After that, she returned to Washington for a brief visit. She dashed in to see her husband in his office on 28 September but wrote nothing of their conversation. Most of her time “was spent in a truly feminine and frivolous matter—getting my hair done.” In her lightning stopover, ER was happy to see that young Diana Hopkins and her ailing father, Harry, were “in such good spirits. Diana is evidently a good companion.”
After the Washington stopover, ER resumed her tour, reaching Wilmington, Delaware, and Reading, Pennsylvania. The new public address systems now found in most halls helped keep her “voice on its natural pitch. This is to me a great relief!”
Finally she reached New York City, where she visited art galleries, attended a reception for women sculptors and painters, and visited the World’s Fair twice in three days. Although she did not mention Hick, those two visits were in part to see her great friend. Hick’s work at the fair so absorbed her that she was in an uncommonly good mood. Between the fair and her weekend place on Long Island, she seemed uncomplaining and satisfied.

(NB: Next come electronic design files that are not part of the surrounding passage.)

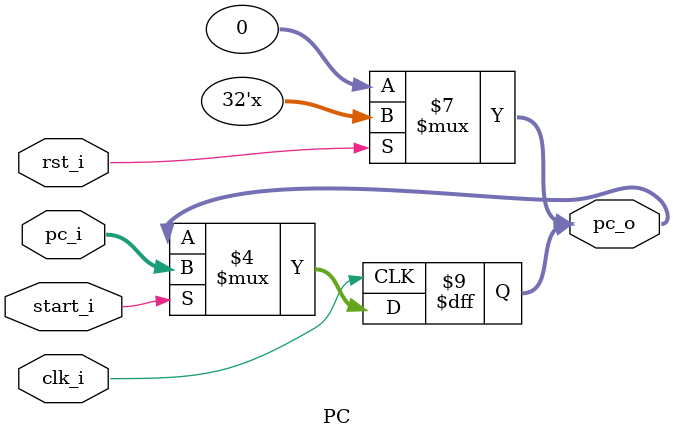
<source format=v>
module PC
(
    clk_i,
    rst_i,
    start_i,
    pc_i,
    pc_o
);

// Ports
input               clk_i;
input               rst_i;
input               start_i;
input   [31:0]      pc_i;
output  [31:0]      pc_o;

// Wires & Registers
reg     [31:0]      pc_o;

always @(*) begin
    if (~rst_i) begin
	pc_o = 32'b0;
    end
end

always@(posedge clk_i) begin
    if(start_i) begin
        pc_o <= pc_i;
    end
end

endmodule

</source>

At the General Motors pavilion, ER found the recent discoveries in science on display to be “the most encouraging thing I have seen.” In a world only recently introduced to electricity and telephones, the rapid changes in transportation and communication would open vast opportunities for employment and comfort “if our scientists are able to delve further into the mysteries which lie all about us in the universe.”